Freizügige Kleidung ersetzt Loungewear

Tops, Kleider, Röcke: Kleidung schrumpft gerade auf Mini-Maße zusammen, und wo doch mal etwas mehr Material zum Einsatz kommt, ist dieses oft transparent. Miuccia Prada und Raf Simons kombinierten Miniröcke und viel nackte Haut zu wuchtigen Lederjacken. Bei Sportmax trug ein Model ein transparentes Kleid, unter dem nur eine Unterhose durchschimmerte. Auch bei Tod´s und Max Mara war Mini die bevorzugte Rocklänge.

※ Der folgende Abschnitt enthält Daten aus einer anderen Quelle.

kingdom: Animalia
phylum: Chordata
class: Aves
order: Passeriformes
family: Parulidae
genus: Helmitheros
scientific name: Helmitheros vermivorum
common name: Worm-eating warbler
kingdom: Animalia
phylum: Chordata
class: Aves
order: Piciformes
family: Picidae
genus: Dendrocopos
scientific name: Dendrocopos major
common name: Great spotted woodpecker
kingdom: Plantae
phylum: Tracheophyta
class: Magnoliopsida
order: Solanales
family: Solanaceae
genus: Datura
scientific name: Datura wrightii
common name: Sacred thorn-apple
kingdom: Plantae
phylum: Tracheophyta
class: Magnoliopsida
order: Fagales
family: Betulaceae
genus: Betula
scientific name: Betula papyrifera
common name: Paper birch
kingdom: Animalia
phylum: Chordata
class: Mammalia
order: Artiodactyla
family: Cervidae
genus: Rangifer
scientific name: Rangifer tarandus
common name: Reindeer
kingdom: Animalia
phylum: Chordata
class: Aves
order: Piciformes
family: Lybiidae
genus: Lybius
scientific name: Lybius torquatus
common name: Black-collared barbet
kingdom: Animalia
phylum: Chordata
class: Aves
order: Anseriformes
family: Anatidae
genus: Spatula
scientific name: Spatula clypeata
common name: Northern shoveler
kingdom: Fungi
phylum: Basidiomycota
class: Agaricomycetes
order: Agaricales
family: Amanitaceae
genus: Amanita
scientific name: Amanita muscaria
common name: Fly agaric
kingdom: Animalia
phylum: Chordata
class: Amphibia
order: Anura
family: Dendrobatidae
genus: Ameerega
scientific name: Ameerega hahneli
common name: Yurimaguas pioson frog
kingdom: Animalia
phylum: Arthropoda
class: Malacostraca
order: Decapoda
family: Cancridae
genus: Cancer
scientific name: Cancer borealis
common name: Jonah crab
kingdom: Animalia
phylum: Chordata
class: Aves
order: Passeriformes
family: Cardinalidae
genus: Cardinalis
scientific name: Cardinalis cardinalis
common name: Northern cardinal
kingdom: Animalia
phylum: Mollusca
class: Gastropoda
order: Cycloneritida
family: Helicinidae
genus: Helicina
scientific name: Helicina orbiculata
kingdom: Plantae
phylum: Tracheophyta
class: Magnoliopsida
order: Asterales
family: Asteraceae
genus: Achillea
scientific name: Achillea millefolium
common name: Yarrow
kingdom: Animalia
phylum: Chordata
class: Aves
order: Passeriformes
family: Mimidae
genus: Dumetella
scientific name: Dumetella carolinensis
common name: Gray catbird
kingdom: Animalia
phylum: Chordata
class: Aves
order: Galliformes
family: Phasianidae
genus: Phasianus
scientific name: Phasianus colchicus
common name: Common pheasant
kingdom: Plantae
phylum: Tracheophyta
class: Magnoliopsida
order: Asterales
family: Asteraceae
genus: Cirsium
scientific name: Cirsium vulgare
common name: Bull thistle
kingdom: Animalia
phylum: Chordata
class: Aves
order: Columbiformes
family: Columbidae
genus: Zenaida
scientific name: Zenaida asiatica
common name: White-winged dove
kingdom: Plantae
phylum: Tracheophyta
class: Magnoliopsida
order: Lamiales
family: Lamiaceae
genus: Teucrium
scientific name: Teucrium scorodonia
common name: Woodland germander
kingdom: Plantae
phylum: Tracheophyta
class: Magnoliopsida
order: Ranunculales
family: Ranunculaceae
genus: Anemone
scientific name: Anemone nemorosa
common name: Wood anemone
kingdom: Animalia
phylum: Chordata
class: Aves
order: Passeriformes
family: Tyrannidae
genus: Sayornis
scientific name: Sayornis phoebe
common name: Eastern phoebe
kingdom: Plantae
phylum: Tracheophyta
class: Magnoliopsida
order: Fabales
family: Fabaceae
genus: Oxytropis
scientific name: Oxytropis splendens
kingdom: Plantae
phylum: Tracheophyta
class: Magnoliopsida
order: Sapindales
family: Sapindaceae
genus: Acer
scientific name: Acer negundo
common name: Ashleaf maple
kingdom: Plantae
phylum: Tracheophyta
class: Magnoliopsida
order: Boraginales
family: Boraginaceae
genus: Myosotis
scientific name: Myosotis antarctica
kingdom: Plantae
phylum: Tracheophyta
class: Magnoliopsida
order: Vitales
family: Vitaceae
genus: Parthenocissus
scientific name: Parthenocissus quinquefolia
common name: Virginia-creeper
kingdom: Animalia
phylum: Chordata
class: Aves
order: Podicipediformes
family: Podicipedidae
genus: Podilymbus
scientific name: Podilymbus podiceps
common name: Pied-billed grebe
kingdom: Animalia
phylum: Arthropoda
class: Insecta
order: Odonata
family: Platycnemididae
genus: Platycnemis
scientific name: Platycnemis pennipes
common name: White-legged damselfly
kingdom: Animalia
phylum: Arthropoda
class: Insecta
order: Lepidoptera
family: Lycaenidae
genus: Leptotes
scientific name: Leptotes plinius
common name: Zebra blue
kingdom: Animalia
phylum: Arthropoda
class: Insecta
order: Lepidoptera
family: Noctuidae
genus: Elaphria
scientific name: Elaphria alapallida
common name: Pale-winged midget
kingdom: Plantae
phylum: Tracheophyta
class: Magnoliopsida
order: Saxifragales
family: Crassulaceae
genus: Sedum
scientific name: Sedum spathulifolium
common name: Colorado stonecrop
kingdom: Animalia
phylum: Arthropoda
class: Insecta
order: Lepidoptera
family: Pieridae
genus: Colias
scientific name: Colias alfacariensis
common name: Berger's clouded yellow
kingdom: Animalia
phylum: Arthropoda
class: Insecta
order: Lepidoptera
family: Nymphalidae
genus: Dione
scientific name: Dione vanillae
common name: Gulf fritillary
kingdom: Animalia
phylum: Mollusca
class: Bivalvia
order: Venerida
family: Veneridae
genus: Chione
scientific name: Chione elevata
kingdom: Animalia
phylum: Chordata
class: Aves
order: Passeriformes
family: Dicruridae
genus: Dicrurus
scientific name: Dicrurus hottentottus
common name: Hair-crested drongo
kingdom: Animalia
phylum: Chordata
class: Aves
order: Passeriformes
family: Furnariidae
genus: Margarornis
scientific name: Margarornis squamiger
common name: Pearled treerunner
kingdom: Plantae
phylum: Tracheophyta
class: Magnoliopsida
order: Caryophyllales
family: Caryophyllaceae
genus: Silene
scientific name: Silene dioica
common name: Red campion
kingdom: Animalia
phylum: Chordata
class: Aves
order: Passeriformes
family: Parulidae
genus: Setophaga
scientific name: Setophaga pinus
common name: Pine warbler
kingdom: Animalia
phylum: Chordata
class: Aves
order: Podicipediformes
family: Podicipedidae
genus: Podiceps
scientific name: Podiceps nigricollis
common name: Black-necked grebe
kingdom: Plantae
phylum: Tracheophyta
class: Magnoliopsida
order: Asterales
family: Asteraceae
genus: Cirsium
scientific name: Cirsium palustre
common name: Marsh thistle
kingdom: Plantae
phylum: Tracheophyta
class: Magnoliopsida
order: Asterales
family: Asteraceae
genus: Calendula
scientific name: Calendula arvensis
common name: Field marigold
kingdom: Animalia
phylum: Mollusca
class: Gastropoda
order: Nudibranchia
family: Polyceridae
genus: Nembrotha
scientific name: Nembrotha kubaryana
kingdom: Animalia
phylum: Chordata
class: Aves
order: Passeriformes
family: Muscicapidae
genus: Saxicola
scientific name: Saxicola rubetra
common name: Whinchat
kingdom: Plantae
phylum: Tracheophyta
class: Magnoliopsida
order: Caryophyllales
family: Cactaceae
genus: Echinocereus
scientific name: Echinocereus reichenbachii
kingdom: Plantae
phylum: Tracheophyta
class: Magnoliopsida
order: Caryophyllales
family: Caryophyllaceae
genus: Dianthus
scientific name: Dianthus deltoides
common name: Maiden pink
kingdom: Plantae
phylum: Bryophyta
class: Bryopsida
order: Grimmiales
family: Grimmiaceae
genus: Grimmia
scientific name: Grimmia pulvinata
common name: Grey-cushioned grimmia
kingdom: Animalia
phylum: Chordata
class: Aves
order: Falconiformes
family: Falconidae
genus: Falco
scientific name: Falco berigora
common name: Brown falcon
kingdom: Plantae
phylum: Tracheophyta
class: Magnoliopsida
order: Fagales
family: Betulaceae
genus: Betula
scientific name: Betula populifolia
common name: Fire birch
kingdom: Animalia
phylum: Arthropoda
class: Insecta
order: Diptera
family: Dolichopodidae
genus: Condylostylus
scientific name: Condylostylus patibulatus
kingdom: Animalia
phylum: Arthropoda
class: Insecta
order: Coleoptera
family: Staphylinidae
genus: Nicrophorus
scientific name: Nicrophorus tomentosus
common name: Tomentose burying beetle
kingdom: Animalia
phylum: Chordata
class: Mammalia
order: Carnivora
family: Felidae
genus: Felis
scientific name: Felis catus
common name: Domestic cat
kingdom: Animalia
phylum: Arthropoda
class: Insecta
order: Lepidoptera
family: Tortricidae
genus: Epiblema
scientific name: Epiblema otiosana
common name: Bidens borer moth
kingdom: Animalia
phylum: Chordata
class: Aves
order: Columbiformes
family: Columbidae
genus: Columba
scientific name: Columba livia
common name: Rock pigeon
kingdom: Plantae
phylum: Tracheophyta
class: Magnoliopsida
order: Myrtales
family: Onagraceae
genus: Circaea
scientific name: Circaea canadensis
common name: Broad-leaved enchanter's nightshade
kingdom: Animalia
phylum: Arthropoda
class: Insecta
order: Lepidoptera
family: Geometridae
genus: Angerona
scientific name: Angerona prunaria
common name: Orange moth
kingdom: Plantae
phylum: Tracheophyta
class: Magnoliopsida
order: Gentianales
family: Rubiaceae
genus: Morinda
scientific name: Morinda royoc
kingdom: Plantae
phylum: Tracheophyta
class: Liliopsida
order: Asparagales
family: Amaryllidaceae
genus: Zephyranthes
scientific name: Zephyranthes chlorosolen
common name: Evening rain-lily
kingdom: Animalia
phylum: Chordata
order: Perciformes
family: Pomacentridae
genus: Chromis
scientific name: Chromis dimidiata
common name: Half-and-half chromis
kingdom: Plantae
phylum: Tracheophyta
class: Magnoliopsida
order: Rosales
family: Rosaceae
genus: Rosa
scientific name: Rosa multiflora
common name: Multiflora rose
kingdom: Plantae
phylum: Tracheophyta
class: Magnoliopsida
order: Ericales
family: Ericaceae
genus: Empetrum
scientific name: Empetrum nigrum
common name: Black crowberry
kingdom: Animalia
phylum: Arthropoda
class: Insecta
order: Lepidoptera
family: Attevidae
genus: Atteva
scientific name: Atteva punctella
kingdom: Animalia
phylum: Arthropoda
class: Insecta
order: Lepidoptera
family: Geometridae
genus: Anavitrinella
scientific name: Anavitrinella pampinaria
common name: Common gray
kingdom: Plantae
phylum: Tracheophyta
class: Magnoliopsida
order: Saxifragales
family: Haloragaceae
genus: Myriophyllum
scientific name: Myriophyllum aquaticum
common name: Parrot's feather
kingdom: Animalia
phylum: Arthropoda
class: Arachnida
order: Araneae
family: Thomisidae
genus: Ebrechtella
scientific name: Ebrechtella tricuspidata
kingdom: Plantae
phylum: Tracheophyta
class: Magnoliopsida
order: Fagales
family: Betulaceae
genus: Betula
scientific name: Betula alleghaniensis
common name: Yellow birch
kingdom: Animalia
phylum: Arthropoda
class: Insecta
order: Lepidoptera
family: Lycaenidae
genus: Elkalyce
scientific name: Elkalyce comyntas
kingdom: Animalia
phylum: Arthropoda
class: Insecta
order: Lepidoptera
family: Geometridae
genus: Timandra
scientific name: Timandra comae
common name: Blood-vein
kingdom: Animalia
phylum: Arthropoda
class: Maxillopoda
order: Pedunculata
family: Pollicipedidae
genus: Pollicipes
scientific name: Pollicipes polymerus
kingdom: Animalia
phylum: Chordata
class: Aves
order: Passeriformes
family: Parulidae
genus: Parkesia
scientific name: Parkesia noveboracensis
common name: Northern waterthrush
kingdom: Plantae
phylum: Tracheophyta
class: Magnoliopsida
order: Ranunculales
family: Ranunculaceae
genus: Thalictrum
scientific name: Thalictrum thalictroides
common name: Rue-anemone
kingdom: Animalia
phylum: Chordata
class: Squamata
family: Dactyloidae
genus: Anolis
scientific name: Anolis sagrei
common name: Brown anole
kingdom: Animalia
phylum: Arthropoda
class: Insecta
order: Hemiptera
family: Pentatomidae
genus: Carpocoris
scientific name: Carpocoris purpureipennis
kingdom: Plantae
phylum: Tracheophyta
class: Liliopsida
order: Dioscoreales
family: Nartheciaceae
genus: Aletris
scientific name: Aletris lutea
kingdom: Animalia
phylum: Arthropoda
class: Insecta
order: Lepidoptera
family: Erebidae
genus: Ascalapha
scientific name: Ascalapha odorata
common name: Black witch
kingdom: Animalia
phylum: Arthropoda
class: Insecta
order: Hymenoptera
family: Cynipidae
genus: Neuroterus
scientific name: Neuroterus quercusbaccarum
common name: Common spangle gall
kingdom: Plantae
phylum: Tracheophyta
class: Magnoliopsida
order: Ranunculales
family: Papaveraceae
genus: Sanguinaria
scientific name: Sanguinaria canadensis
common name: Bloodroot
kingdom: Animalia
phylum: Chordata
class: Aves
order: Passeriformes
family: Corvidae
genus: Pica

Ian Griffiths, Chefdesigner bei Max Mara, kombinierte seine Modelle zu Blazern und Tube Tops, und bewies damit wie auch Prada und Versace, weit mehr Gefühl für das Spiel aus zeigen und verstecken, für echte Spannung als der neue Missoni-Designer Alberto Caliri, der seinen Models lieber ein Lederband um die Brüste schnallte oder sie gleich im ordinären String-Bikini über den Laufsteg schickte. Viel subtiler und überzeugender wirkte die Sexyness, die Veronica Etro vertrat: Neckholder-Tops mit hauchdünnen Trägern, weit aufgeknöpfte leichte Blusen, ein Kleid mit Cut-Outs an der Taille – schmale, minimalistische Schnitte, die an den Stil der 90er-Jahre erinnerten.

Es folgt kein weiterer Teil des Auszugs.